24 February 2017
Virtual reality technologies have been greatly advancing lately: VR headsets and goggles have gone on sale, and VR gloves and boots are coming soon. But does it mean that virtual reality has firmly established in our lives? You just need to study the situation in the market to understand that.
Main development trends of VR industry
The situation in this segment is quite favorable. Huge investments have been made here in recent years. In 2015 their total amount reached $490 million, and in 2016 – over $640 million. More specifically, significant investments were received by Jaunt, NextVR, CCP, Matterport, Mindmaze.
Experts believe that the global VR market will be steadily growing and will reach $50 billion by 2021. The biggest revenue growth is expected in the sphere of console-based VR headsets. The second place in terms of obtained revenue will go to PC based VR headsets, followed by VR user accessories, smartphone-based VR headsets and consumer 360 degree cameras.
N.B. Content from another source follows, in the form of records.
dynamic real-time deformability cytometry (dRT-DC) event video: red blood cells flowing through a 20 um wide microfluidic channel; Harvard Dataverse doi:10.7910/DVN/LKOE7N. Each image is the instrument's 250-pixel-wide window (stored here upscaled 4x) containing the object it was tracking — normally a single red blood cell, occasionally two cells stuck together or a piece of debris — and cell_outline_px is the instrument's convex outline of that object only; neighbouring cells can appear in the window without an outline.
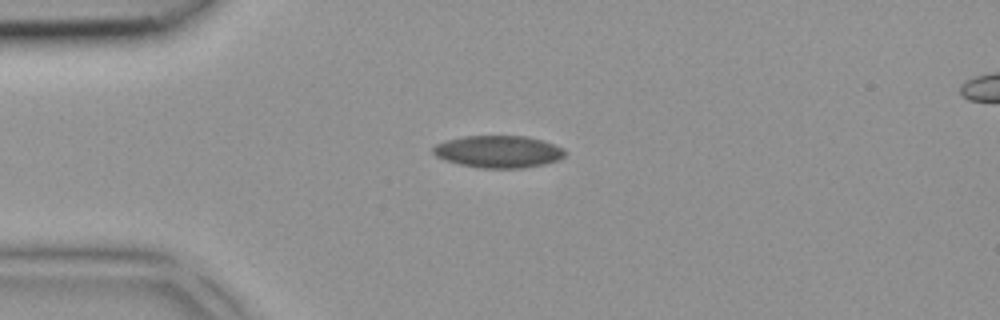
{"species": "common noctule bat (a hibernating species)", "species_latin": "Nyctalus noctula", "temperature_condition": "room temperature", "stored_images_in_passage": 4, "segment_of_instrument_passage": [1, 2], "camera_frame_rate_fps": 3000, "um_per_image_px": 0.085, "animal": {"sex": "female", "body_mass_g": 18.4}, "frame": {"image": 1, "passage_image": 3, "time_ms": 0.667, "image_size_px": [1000, 320], "cell_outline_px": [[568, 152], [564, 156], [556, 160], [544, 164], [524, 168], [480, 168], [460, 164], [444, 160], [436, 156], [432, 152], [432, 148], [436, 144], [448, 140], [464, 136], [528, 136], [544, 140], [564, 148]], "centroid_in_image_um": [42.39, 12.88], "position_along_channel_um": 42.6, "area_um2": 24.85}}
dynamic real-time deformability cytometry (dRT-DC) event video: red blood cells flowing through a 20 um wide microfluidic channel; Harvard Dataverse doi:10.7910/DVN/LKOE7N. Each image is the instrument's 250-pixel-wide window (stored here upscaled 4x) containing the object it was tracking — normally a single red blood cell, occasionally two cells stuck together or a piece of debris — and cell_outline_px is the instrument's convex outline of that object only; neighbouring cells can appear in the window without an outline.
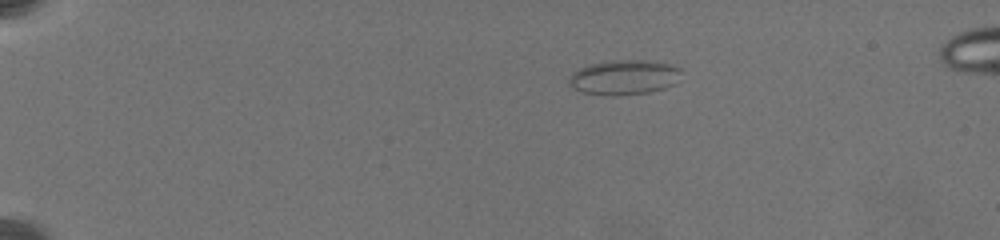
{"species": "common noctule bat (a hibernating species)", "species_latin": "Nyctalus noctula", "temperature_condition": "warm", "stored_images_in_passage": 12, "camera_frame_rate_fps": 3000, "um_per_image_px": 0.085, "animal": {"sex": "female", "body_mass_g": 19.5, "forearm_length_mm": 54.1}, "frame": {"image": 1, "passage_image": 1, "time_ms": 0.0, "image_size_px": [1000, 240], "cell_outline_px": [[680, 72], [676, 84], [664, 88], [648, 92], [616, 96], [584, 92], [572, 88], [568, 84], [568, 80], [572, 72], [580, 68], [592, 64], [612, 60], [640, 60], [668, 64], [680, 68]], "centroid_in_image_um": [53.03, 6.58], "position_along_channel_um": 32.0, "area_um2": 22.54}}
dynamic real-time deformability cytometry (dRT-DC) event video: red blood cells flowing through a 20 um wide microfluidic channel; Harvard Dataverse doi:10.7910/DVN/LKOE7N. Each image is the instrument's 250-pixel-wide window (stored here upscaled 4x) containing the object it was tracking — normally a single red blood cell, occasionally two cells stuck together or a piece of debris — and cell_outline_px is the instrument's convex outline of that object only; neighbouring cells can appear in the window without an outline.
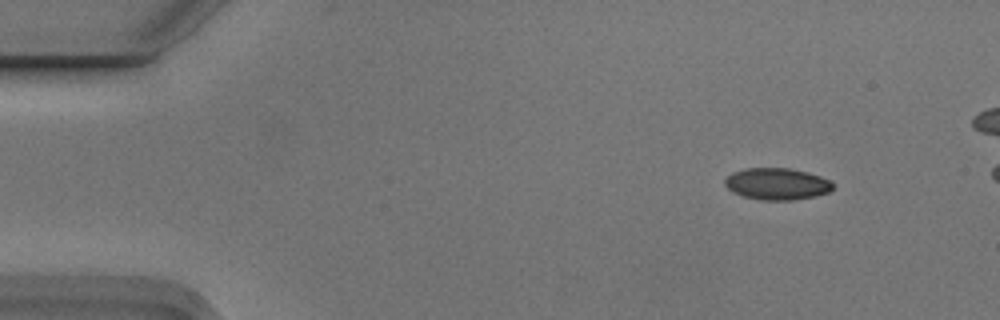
{"species": "Egyptian fruit bat (a non-hibernating species)", "species_latin": "Rousettus aegyptiacus", "temperature_condition": "cold", "stored_images_in_passage": 7, "camera_frame_rate_fps": 3000, "um_per_image_px": 0.085, "animal": {"sex": "male"}, "frame": {"image": 1, "passage_image": 1, "time_ms": 0.0, "image_size_px": [1000, 320], "cell_outline_px": [[832, 188], [828, 192], [812, 196], [792, 200], [764, 200], [744, 196], [732, 192], [724, 184], [724, 180], [732, 172], [744, 168], [788, 168], [808, 172], [820, 176], [828, 180], [832, 184]], "centroid_in_image_um": [65.99, 15.62], "position_along_channel_um": 19.0, "area_um2": 19.77}}
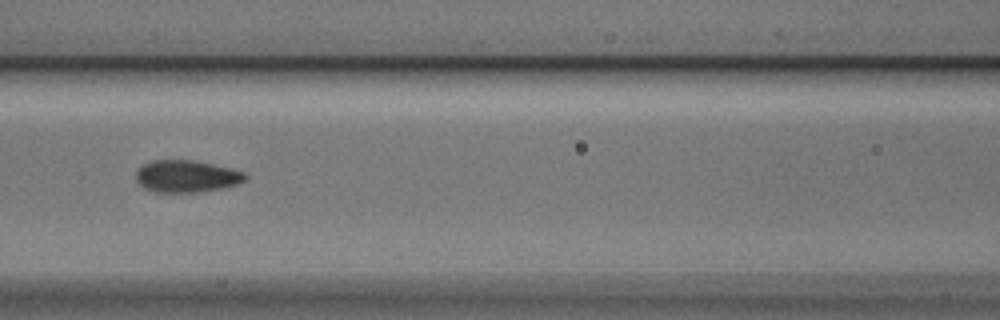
{"frame": {"image": 2, "passage_image": 6, "time_ms": 1.667, "image_size_px": [1000, 320], "cell_outline_px": [[248, 176], [240, 184], [228, 188], [200, 192], [156, 192], [144, 188], [136, 180], [136, 172], [144, 164], [152, 160], [192, 160], [232, 168], [244, 172]], "centroid_in_image_um": [15.91, 14.99], "position_along_channel_um": 150.7, "area_um2": 20.63}}
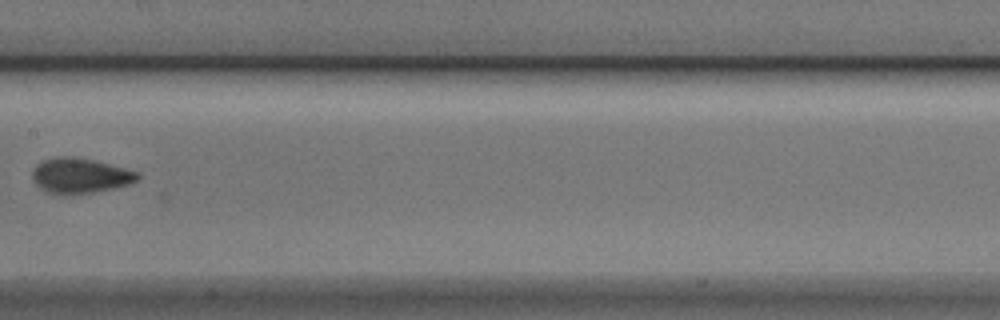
{"frame": {"image": 3, "passage_image": 7, "time_ms": 2.0, "image_size_px": [1000, 320], "cell_outline_px": [[140, 176], [132, 184], [92, 192], [68, 196], [64, 196], [48, 192], [40, 188], [32, 180], [32, 172], [36, 164], [44, 160], [56, 156], [72, 156], [92, 160], [140, 172]], "centroid_in_image_um": [6.78, 14.94], "position_along_channel_um": 200.6, "area_um2": 21.73}}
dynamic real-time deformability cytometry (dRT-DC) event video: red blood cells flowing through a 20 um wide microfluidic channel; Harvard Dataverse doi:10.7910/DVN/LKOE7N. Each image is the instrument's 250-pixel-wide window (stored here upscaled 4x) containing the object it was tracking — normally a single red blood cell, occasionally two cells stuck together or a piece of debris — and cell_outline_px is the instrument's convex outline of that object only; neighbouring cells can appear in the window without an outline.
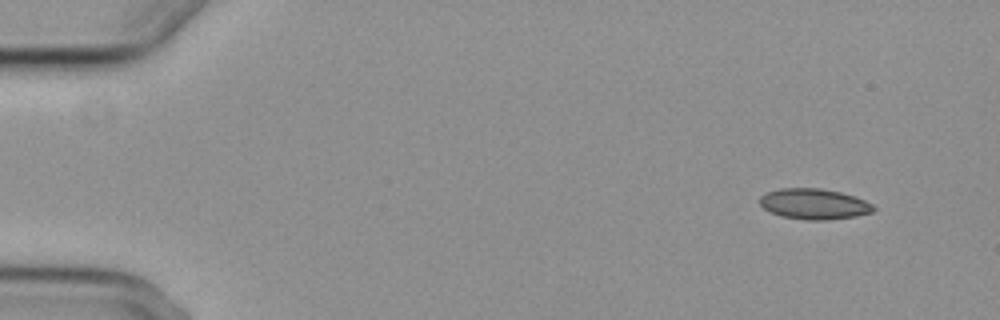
{"species": "common noctule bat (a hibernating species)", "species_latin": "Nyctalus noctula", "temperature_condition": "cold", "stored_images_in_passage": 4, "segment_of_instrument_passage": [2, 2], "camera_frame_rate_fps": 3000, "um_per_image_px": 0.085, "animal": {"sex": "female", "body_mass_g": 29.2, "forearm_length_mm": 56.3}, "frame": {"image": 1, "passage_image": 4, "time_ms": 4.333, "image_size_px": [1000, 320], "cell_outline_px": [[876, 208], [872, 212], [856, 216], [828, 220], [808, 220], [780, 216], [764, 208], [760, 204], [760, 196], [768, 192], [780, 188], [820, 188], [840, 192], [864, 200], [872, 204]], "centroid_in_image_um": [69.19, 17.34], "position_along_channel_um": 15.8, "area_um2": 20.17}}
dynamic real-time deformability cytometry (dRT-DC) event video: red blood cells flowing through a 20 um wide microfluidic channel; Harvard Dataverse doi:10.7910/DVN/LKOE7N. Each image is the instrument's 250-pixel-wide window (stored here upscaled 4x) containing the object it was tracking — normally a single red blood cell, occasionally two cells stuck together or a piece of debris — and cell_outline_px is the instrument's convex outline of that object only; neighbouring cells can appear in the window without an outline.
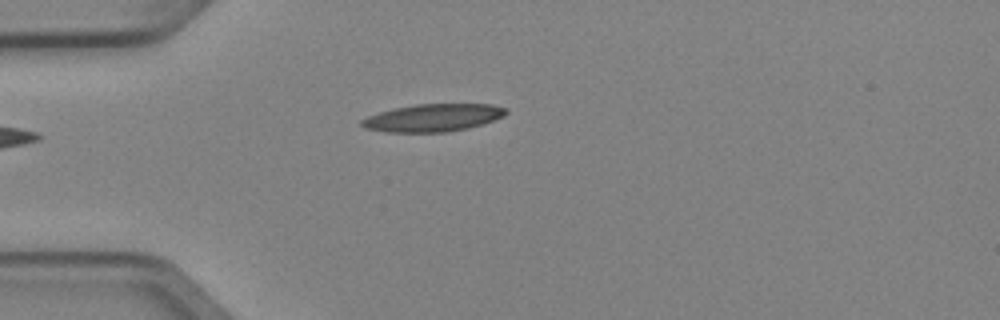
{"species": "Egyptian fruit bat (a non-hibernating species)", "species_latin": "Rousettus aegyptiacus", "temperature_condition": "cold", "stored_images_in_passage": 4, "camera_frame_rate_fps": 3000, "um_per_image_px": 0.085, "animal": {"sex": "female"}, "frame": {"image": 1, "passage_image": 4, "time_ms": 1.0, "image_size_px": [1000, 320], "cell_outline_px": [[508, 112], [504, 116], [468, 128], [444, 132], [384, 132], [364, 128], [360, 124], [360, 120], [368, 116], [392, 108], [416, 104], [492, 104], [508, 108]], "centroid_in_image_um": [36.78, 10.0], "position_along_channel_um": 48.2, "area_um2": 23.24}}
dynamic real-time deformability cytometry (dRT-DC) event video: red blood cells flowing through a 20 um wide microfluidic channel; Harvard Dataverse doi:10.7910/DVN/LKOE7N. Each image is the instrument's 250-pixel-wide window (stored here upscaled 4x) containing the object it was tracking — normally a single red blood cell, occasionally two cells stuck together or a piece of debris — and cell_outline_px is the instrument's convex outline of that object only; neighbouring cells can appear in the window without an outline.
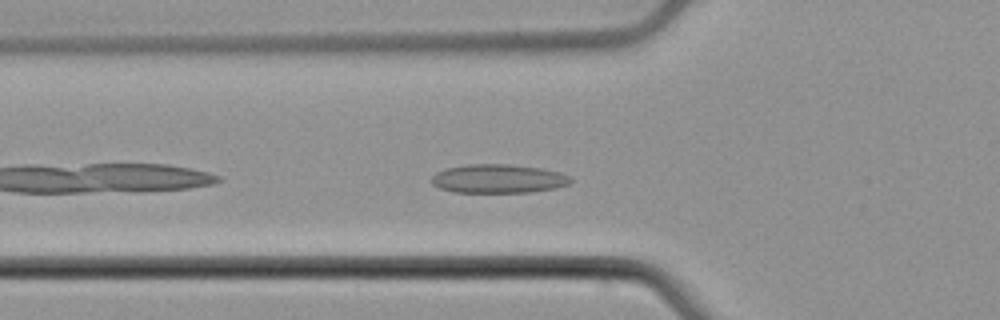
{"species": "common noctule bat (a hibernating species)", "species_latin": "Nyctalus noctula", "temperature_condition": "cold", "stored_images_in_passage": 40, "camera_frame_rate_fps": 3000, "um_per_image_px": 0.085, "animal": {"sex": "male", "body_mass_g": 21.5, "forearm_length_mm": 52.0}, "frame": {"image": 1, "passage_image": 4, "time_ms": 1.0, "image_size_px": [1000, 320], "cell_outline_px": [[572, 180], [568, 184], [556, 188], [528, 192], [452, 192], [440, 188], [432, 184], [432, 176], [436, 172], [444, 168], [468, 164], [508, 164], [540, 168], [560, 172], [568, 176]], "centroid_in_image_um": [42.32, 15.18], "position_along_channel_um": 83.5, "area_um2": 23.29}}
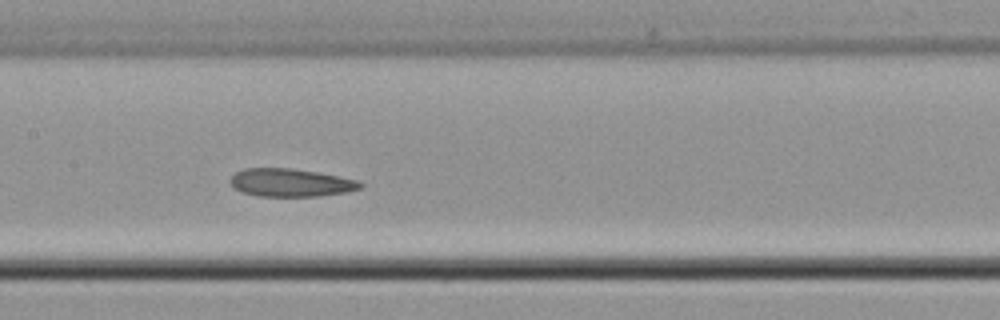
{"frame": {"image": 2, "passage_image": 12, "time_ms": 3.667, "image_size_px": [1000, 320], "cell_outline_px": [[364, 184], [360, 188], [348, 192], [320, 196], [260, 196], [244, 192], [232, 188], [228, 180], [236, 172], [244, 168], [292, 168], [340, 176], [360, 180]], "centroid_in_image_um": [24.72, 15.52], "position_along_channel_um": 182.7, "area_um2": 21.39}}
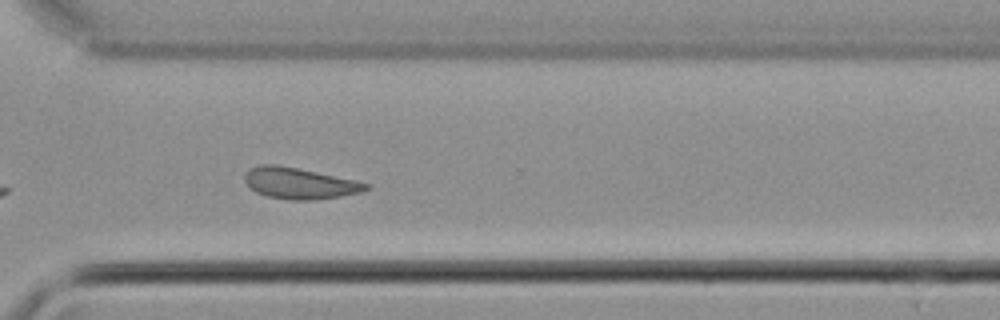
{"frame": {"image": 3, "passage_image": 25, "time_ms": 8.0, "image_size_px": [1000, 320], "cell_outline_px": [[372, 188], [360, 192], [340, 196], [312, 200], [288, 200], [268, 196], [256, 192], [248, 188], [244, 180], [244, 176], [248, 168], [260, 164], [276, 164], [356, 180], [368, 184]], "centroid_in_image_um": [25.41, 15.58], "position_along_channel_um": 345.2, "area_um2": 22.08}}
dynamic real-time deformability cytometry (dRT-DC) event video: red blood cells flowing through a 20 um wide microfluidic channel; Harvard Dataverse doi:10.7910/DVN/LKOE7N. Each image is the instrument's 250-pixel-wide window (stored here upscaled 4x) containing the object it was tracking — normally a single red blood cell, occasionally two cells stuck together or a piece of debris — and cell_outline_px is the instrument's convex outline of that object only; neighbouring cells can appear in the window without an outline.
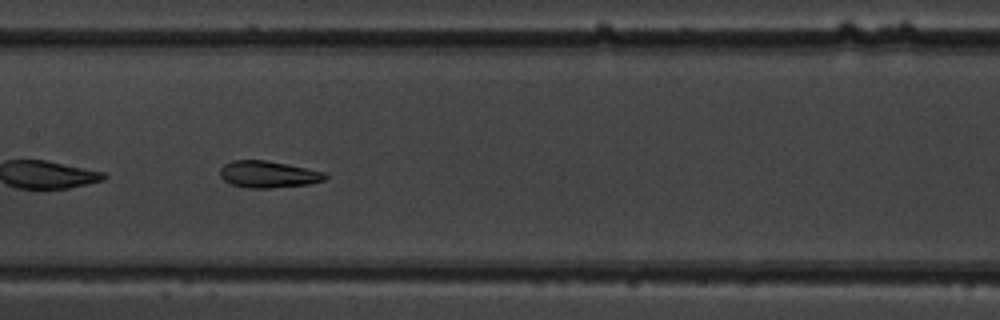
{"species": "common noctule bat (a hibernating species)", "species_latin": "Nyctalus noctula", "temperature_condition": "warm", "stored_images_in_passage": 51, "camera_frame_rate_fps": 3000, "um_per_image_px": 0.085, "animal": {"sex": "male", "body_mass_g": 19.5, "forearm_length_mm": 54.6}, "frame": {"image": 1, "passage_image": 25, "time_ms": 8.0, "image_size_px": [1000, 320], "cell_outline_px": [[328, 176], [324, 180], [308, 184], [272, 188], [248, 188], [232, 184], [224, 180], [220, 176], [220, 168], [224, 164], [232, 160], [264, 160], [324, 172]], "centroid_in_image_um": [22.76, 14.82], "position_along_channel_um": 184.6, "area_um2": 16.18}}
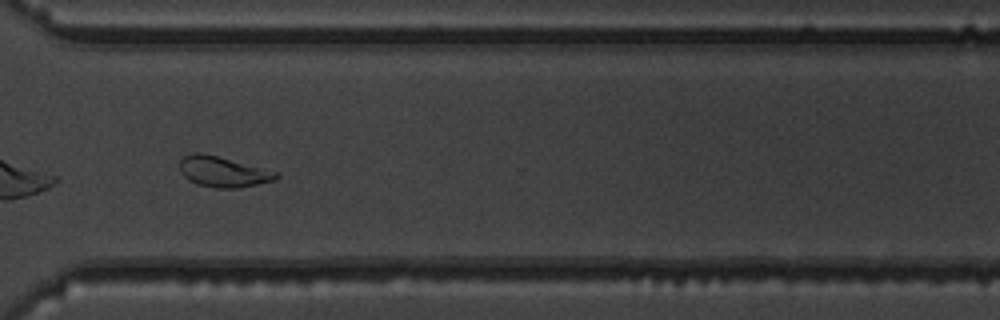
{"frame": {"image": 2, "passage_image": 38, "time_ms": 12.333, "image_size_px": [1000, 320], "cell_outline_px": [[280, 176], [276, 180], [240, 188], [216, 188], [196, 184], [188, 180], [180, 172], [180, 160], [184, 156], [192, 152], [200, 152], [280, 172]], "centroid_in_image_um": [18.97, 14.61], "position_along_channel_um": 351.6, "area_um2": 17.28}}
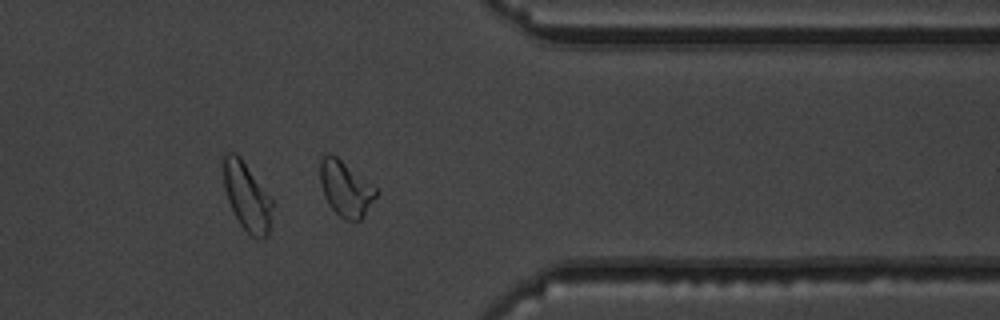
{"frame": {"image": 3, "passage_image": 41, "time_ms": 13.333, "image_size_px": [1000, 320], "cell_outline_px": [[380, 192], [360, 220], [344, 220], [328, 204], [324, 196], [320, 184], [320, 160], [324, 152], [328, 152], [336, 156], [376, 188]], "centroid_in_image_um": [29.35, 16.02], "position_along_channel_um": 382.0, "area_um2": 17.98}, "authors_computed_cell_mechanics": {"area_um2": 17.9758, "velocity_mm_per_s": 3.8603, "shape_relaxation_time_tau1_ms": 5.7702, "shape_relaxation_time_tau2_ms": 1.827, "deformation_change_tau1": 0.157, "deformation_change_tau2": 0.0697}}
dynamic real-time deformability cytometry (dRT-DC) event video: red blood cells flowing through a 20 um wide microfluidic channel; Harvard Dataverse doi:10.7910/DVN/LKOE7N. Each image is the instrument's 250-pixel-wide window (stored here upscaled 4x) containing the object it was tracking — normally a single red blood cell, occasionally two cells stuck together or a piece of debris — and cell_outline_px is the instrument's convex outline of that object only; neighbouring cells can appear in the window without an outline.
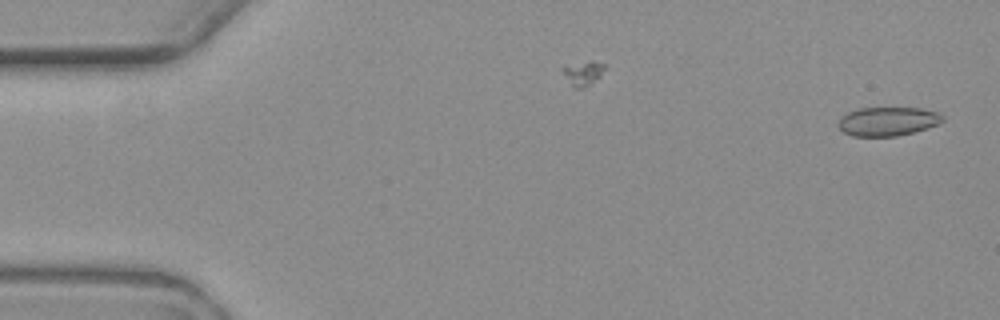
{"species": "common noctule bat (a hibernating species)", "species_latin": "Nyctalus noctula", "temperature_condition": "warm", "stored_images_in_passage": 2, "camera_frame_rate_fps": 3000, "um_per_image_px": 0.085, "animal": {"sex": "female", "body_mass_g": 19.3, "forearm_length_mm": 54.1}, "frame": {"image": 1, "passage_image": 2, "time_ms": 1.0, "image_size_px": [1000, 320], "cell_outline_px": [[944, 120], [936, 124], [912, 132], [896, 136], [852, 136], [844, 132], [836, 124], [840, 116], [848, 112], [860, 108], [920, 108], [936, 112], [944, 116]], "centroid_in_image_um": [75.4, 10.31], "position_along_channel_um": 9.6, "area_um2": 17.4}}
Despite the rapid growth of VR market, there are serious barriers that constrain its development. That’s primarily the cost of virtual reality technology. It is still unaffordable for the majority of consumers. Especially when it comes to PC based VR headsets, which are usually several times more expensive than console-based and smartphone-based VR headsets. It has an impact on sales turnover. For example, the number of computers compatible with VR experience is far less than the number of game consoles (13 million PCs versus 40 million PS4, according to NVIDIA’s research conducted last year).
As usual, the price is the main obstacle. The majority of customers can afford buying smartphone-based VR headsets, but their capabilities are significantly weaker than those of PC and console-based VR headsets. In this context, it is early to say that the time has come for virtual reality.